- [Problem to solve]: In the entries below, find the line with "spray bottle: none" and print exactly every line from there up to and including the line with "cup: present [299,886,450,1040]", with no other lines.

- [Given records]:
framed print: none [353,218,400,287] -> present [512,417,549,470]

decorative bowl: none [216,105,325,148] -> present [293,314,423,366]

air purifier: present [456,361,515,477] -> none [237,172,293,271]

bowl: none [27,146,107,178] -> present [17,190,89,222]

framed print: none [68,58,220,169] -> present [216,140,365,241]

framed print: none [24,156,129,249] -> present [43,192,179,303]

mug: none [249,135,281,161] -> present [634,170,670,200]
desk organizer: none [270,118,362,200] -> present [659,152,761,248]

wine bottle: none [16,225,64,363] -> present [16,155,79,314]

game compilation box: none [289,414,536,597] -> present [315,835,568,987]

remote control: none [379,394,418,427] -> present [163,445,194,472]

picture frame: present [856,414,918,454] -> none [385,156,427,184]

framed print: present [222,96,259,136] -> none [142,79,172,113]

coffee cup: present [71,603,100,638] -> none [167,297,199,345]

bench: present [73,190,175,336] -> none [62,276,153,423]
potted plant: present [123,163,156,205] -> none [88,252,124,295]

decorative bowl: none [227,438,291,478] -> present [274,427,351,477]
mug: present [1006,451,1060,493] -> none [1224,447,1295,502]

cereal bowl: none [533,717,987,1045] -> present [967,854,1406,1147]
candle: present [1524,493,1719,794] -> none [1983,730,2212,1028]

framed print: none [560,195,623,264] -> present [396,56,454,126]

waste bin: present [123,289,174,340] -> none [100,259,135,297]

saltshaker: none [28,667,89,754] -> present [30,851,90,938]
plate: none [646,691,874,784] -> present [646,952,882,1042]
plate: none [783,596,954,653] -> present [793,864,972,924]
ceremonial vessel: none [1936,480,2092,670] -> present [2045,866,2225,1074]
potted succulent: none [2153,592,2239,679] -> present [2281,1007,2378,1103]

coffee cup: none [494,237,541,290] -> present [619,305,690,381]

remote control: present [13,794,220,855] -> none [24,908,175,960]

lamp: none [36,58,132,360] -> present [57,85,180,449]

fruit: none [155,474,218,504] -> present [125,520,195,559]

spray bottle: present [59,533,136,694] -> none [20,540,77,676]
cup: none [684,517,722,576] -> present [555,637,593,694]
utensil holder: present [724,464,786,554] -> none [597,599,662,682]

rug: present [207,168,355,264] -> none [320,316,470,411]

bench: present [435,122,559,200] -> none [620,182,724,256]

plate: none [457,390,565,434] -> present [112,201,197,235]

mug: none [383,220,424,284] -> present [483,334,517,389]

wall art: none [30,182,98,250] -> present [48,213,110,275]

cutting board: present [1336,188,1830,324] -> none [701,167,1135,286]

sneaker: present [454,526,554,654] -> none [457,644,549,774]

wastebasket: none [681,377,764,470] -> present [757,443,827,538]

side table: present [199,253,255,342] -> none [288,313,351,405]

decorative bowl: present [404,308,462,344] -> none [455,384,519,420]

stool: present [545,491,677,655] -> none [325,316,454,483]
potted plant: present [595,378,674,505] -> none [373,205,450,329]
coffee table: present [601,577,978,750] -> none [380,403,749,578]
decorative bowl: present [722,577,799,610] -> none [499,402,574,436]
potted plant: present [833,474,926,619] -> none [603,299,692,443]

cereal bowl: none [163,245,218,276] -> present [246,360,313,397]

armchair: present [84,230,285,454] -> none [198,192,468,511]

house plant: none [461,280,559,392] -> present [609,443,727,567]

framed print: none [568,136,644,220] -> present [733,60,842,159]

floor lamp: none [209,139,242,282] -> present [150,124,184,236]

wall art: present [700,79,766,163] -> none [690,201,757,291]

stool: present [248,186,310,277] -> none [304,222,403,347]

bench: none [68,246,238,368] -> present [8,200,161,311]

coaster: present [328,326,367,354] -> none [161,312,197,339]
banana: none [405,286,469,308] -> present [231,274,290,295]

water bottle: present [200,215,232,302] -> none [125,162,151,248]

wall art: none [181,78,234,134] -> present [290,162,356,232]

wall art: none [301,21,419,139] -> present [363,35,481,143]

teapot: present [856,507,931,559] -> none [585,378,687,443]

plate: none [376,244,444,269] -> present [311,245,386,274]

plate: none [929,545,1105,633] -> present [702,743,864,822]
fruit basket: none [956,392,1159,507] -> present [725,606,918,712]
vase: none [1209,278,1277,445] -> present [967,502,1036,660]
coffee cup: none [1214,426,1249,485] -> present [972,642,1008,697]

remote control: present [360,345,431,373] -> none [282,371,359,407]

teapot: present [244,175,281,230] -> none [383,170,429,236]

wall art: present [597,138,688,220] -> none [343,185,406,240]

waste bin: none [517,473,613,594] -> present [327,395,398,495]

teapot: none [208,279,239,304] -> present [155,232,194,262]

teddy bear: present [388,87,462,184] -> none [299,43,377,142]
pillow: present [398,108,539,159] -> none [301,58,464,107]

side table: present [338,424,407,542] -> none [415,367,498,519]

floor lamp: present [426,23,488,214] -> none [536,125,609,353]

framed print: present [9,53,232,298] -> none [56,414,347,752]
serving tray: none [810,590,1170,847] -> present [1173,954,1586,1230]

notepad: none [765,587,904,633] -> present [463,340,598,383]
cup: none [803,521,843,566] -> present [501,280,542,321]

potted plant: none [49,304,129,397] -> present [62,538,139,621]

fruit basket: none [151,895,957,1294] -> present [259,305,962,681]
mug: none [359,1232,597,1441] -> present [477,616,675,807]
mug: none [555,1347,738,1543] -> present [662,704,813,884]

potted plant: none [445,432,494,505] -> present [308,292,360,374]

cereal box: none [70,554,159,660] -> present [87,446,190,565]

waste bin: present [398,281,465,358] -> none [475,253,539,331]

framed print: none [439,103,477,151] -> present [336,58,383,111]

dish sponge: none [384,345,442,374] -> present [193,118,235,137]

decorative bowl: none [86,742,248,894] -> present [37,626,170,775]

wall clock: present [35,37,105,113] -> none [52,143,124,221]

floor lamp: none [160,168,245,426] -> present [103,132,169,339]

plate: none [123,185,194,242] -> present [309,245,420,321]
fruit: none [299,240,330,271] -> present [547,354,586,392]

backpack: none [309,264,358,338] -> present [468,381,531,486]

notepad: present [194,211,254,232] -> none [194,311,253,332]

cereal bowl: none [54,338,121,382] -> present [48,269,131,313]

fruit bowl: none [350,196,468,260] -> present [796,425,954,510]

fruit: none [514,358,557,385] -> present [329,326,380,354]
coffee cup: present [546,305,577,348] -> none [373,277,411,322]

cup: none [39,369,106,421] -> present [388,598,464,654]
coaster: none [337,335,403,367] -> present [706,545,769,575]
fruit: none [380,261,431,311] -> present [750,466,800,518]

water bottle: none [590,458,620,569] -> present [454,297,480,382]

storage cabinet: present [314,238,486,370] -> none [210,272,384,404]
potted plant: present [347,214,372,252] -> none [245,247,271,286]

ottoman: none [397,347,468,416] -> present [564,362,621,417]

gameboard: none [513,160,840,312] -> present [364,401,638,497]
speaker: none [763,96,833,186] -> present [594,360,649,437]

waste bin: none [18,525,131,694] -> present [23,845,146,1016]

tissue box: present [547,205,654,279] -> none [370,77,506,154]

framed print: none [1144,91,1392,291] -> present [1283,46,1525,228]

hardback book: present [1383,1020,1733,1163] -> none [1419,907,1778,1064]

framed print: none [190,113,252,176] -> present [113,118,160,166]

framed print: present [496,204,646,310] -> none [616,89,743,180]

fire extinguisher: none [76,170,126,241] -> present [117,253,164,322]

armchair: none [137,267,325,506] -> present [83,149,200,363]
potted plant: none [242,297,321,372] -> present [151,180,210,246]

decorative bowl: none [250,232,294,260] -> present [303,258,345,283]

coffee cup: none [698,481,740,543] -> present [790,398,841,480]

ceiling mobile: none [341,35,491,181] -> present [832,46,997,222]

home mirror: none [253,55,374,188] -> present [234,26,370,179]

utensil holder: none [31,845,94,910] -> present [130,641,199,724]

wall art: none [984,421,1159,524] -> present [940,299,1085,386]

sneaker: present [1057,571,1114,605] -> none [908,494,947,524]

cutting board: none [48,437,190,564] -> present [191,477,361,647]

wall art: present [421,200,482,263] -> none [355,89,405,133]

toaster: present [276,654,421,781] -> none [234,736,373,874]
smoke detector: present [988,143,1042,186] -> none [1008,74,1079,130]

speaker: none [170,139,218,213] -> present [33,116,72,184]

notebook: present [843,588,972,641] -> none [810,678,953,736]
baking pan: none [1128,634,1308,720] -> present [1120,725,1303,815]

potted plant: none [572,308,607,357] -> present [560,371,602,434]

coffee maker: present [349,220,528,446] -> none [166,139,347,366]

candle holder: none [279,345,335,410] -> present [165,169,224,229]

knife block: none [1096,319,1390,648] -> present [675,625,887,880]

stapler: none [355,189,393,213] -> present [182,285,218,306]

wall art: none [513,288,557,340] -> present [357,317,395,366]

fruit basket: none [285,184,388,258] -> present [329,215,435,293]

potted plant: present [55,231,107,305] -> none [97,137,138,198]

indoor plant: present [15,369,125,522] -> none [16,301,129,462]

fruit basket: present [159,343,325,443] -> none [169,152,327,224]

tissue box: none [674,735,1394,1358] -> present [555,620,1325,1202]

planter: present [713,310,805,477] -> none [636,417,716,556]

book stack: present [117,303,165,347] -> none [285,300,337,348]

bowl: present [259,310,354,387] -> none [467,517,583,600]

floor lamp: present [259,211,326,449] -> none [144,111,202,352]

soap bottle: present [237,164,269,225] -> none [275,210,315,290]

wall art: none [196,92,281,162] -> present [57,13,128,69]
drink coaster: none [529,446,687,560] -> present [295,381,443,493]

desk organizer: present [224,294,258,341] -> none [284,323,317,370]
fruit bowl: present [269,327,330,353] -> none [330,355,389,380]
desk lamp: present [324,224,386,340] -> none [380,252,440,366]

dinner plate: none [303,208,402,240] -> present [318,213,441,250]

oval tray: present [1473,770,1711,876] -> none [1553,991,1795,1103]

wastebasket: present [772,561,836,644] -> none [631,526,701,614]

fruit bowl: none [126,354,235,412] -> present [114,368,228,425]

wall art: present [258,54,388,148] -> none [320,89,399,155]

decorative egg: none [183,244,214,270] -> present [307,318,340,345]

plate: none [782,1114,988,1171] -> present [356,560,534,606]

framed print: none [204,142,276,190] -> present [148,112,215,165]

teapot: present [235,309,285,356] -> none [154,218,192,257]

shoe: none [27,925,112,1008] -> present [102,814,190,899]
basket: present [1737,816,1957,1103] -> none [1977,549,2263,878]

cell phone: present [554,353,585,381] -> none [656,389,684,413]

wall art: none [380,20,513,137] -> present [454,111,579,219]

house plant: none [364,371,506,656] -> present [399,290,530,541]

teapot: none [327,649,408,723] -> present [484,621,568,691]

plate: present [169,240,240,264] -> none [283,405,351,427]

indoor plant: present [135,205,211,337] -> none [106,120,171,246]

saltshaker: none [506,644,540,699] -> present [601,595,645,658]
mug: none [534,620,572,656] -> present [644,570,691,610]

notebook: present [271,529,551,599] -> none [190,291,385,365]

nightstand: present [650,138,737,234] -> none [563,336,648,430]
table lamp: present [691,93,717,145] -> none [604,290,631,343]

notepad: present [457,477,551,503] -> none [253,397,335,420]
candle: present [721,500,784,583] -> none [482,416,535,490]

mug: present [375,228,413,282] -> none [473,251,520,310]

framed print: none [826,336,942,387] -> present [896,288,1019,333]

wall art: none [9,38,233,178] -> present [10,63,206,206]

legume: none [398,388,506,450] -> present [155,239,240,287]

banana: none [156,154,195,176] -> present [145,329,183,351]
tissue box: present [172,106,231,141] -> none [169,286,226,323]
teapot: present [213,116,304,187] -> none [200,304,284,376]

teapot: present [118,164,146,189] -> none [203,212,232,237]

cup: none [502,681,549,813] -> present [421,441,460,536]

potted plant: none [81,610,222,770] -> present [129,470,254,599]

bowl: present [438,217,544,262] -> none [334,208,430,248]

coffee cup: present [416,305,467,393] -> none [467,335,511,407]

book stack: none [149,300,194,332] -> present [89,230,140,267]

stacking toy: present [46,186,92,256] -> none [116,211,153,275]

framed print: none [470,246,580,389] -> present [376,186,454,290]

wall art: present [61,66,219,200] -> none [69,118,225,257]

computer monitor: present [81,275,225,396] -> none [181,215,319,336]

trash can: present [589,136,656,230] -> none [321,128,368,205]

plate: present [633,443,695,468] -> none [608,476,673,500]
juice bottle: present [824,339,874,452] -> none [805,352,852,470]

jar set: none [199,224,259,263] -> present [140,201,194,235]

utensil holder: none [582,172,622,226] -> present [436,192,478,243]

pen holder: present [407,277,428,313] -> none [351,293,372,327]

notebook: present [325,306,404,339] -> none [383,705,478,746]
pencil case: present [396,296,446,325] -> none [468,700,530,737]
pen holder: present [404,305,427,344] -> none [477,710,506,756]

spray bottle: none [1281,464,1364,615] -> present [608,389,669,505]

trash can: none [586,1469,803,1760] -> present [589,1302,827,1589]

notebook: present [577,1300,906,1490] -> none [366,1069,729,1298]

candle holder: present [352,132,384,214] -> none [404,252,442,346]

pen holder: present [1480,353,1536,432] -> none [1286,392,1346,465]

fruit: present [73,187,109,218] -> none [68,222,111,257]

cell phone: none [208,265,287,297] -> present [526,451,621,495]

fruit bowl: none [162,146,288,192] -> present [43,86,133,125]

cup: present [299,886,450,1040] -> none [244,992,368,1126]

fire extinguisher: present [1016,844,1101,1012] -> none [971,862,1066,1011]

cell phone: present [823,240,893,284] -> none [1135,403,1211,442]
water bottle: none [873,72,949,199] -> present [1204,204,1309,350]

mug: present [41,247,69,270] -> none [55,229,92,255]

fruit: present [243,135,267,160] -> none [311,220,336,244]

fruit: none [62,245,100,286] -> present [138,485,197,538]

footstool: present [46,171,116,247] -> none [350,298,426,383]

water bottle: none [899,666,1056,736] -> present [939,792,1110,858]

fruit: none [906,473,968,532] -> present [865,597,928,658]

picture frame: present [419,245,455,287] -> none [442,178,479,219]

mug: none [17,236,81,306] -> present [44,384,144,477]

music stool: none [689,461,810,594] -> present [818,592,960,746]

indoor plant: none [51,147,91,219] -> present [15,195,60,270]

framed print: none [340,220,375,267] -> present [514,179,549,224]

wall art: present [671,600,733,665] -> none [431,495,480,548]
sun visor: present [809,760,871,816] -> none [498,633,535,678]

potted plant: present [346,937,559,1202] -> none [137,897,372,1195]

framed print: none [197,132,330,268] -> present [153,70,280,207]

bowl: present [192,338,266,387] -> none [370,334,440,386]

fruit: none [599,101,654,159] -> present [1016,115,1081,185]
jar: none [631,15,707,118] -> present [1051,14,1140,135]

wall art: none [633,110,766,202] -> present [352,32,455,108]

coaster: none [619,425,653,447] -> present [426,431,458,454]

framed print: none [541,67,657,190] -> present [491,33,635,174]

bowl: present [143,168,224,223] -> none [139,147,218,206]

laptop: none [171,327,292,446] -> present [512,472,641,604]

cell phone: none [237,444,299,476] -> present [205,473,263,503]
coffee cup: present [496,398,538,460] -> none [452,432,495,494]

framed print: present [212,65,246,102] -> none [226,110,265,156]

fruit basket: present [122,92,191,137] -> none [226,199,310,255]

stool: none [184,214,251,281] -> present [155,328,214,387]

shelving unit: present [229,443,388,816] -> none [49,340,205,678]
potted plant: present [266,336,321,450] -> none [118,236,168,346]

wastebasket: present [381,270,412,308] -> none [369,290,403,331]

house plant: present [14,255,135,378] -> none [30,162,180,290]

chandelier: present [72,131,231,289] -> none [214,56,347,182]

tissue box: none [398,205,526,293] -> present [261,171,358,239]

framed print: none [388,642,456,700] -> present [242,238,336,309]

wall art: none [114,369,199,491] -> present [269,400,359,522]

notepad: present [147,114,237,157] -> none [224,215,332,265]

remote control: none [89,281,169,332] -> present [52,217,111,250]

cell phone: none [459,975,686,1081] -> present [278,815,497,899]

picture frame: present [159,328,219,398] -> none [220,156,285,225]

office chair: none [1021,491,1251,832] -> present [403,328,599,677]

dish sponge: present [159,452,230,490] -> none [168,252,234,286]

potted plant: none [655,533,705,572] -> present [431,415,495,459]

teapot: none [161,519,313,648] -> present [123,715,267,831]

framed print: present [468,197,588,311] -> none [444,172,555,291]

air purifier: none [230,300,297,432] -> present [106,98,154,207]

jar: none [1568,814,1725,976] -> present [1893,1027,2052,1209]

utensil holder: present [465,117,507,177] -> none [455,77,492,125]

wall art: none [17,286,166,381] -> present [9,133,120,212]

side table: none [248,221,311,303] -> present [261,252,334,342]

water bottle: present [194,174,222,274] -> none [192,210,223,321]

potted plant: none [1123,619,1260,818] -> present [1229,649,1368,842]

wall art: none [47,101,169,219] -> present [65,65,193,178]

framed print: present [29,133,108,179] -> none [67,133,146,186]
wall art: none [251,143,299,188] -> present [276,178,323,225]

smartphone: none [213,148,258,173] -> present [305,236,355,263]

- [Exercise output]:
spray bottle: none [1281,464,1364,615] -> present [608,389,669,505]

trash can: none [586,1469,803,1760] -> present [589,1302,827,1589]

notebook: present [577,1300,906,1490] -> none [366,1069,729,1298]

candle holder: present [352,132,384,214] -> none [404,252,442,346]

pen holder: present [1480,353,1536,432] -> none [1286,392,1346,465]

fruit: present [73,187,109,218] -> none [68,222,111,257]

cell phone: none [208,265,287,297] -> present [526,451,621,495]

fruit bowl: none [162,146,288,192] -> present [43,86,133,125]

cup: present [299,886,450,1040] -> none [244,992,368,1126]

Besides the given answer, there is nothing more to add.